Economia cooperativa: focus sulla cooperazione sociale
0 commenti 30 Ottobre 2015

E’ stato presentato qualche settimana fa il Terzo Rapporto Euricse sulla cooperazione in Italia: Economia cooperativa: rilevanza, evoluzione e nuove frontiere della cooperazione italiana. L’indagine restituisce una stima della rilevanza economica e occupazionale del sistema cooperativo e analizza la dinamica sperimentata dalle cooperative italiane nel corso degli anni 2011-2013 e negli anni della crisi (2008-2013), anche in rapporto ad altre forme di impresa.

Di seguito una nostra selezione di alcuni temi che riguardano da vicino le imprese e cooperative sociali.

 

La cooperazione sociale: dinamica economica ed occupazionale
Chiara Carini, Carlo Borzaga
Sin dalla loro introduzione nell’ordinamento giuridico italiano le cooperative sociali hanno conosciuto un forte sviluppo, trainato dalla crescente domanda di servizi sociali, educativi e di inserimento lavorativo. Secondo dati ISTAT e INPS, il numero delle cooperative sociali italiane è passato da 5.674 nel 2001, a 7.363 nel 2005, a 11.264 nel 2011 fino a 13.041 nel 2013. Altre analisi recenti hanno dimostrato che, anche nei primi anni della crisi, le cooperative sociali hanno dimostrato una buona dinamicità, superiore a quella di altri settori cooperativi, registrando un aumento, tra il 2008 ed il 2011, sia del livello di attività complessivo che del numero di occupati. Questo capitolo del Rapporto estende il periodo d’osservazione in modo da fornire un quadro della dinamica economico-patrimoniale ed occupazionale delle cooperative sociali dall’inizio della crisi economica fino al 2013.

 

Per chi e per quanti opera la cooperazione sociale
Flaviano Zandonai, Silvia Rensi
Le domande di ricerca sulla cooperazione sociale sono plurime, così come gli oggetti di indagine: dallo studio delle forme giuridiche alle competenze e motivazioni dei lavoratori, dagli assetti di governance alle peculiarità dei beni e dei servizi prodotti. In questo quadro articolato esiste un “convitato di pietra”, un tema spesso evocato, ma fin qui approfondito solo per aspetti specifici: il ruolo degli utenti che, attraverso varie modalità, beneficiano di ciò che le cooperative sociali producono.
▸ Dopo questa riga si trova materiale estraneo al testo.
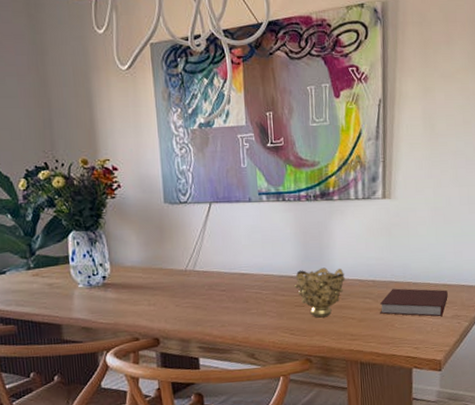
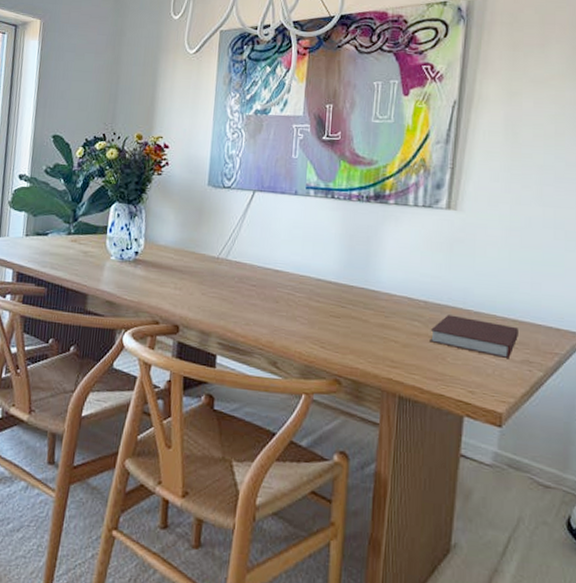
decorative bowl: present [295,267,346,318] -> none [332,276,393,335]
La risposta ai bisogni e, più in generale, l’orientamento dei consumi appare sempre più legato alla capacità di coinvolgere soggetti in grado di aggregare la domanda, di intervenire attivamente nei processi produttivi e, non da ultimo, di riconoscere elementi di valore riconducibili non solo alle qualità intrinseche del bene, ma anche ad altri elementi intangibili legati, ad esempio, alla dimensione sociale e ambientale. La cooperazione sociale, da questo punto di vista, è tutt’altro che estranea a questi processi, anzi ne è maggiormente coinvolta, considerando la natura della sua produzione e le finalità che persegue. Grazie all’elaborazione dei dati del datawarehouse dell’ultimo Censimento Istat delle istituzioni nonprofit, questo capitolo del Rapporto ricostruire lo scenario dei “destinatari di servizi con specifico disagio”, ovvero di fasce di utenza che, per ragioni diverse, manifestano bisogni di assistenza, cura, educazione, ecc. che vengono soddisfatti dalle istituzioni nonprofit, tra le quali anche le cooperative sociali. I dati riferiti a questi soggetti sono particolarmente rilevanti perché colmano un importante gap informativo: consentono infatti di guardare alla cooperazione sociale non dal consueto punto di vista della disponibilità di risorse economiche, umane, strutturali, ma guardando ai beneficiari delle sue attività.

 

Ruolo della cooperazione nel recupero delle terre confiscate
Michele Mosca
La cooperazione sociale è stata espressamente riconosciuta come uno dei soggetti che possono concorrere al riutilizzo per finalità sociali dei beni confiscati alle organizzazioni criminali attraverso concessioni d’uso a titolo gratuito, in quanto in grado di svolgere un’importante azione deterrente alla diffusione di comportamenti illegali, rendendo concrete le politiche di contrasto alla criminalità organizzata. Le mafie creano sui territori dove operano “capitale sociale mafioso”, generano e si impossessano di legami fiduciari, di relazioni, per dominare così i rapporti sociali e commerciali, sostenendo e generando i comportamenti illegali. Esse utilizzano, infatti, legami e reti che costruiscono nei territori tra gli individui e tra questi e le istituzioni, ostentando forza e potere, diffondendo il mito dell’invincibilità e la capacità di produrre ricchezza per i propri aderenti. Per tali ragioni, diventa cruciale l’intervento sul “capitale sociale” perché la sua rigenerazione può determinare una diversa allocazione dello stesso, orientandolo al sostegno e alla promozione delle libertà sostanziali delle persone e degli interessi generali di una comunità democratica. Il modello della cooperazione sociale, grazie alla sua capacità di costruire percorsi d’imprenditorialità volti a perseguire obiettivi d’interesse generale, come la coesione sociale, può svolgere un’azione incisiva realizzando contemporaneamente produzione di beni e servizi e azioni di prevenzione di comportamenti illegali.

 

Costi e benefici delle cooperative di inserimento lavorativo
Sara Depedri
I numeri lo dimostrano: in linea con la positiva dinamica che continua a caratterizzare, nonostante la crisi, le cooperative sociali nel loro complesso, anche le cooperative sociali di inserimento lavorativo di soggetti svantaggiati – le cosiddette cooperative sociali di tipo b hanno registrato negli ultimi vent’anni una crescita continua. Interessanti risultano in particolare i dati occupazionali, da cui emerge che le cooperative sociali italiane sono riuscite, nel corso del 2013, ad offrire occupazione regolare (escludendo quindi altre forme di impiego come gli stage e le borse lavoro) ad oltre 30 mila soggetti svantaggiati.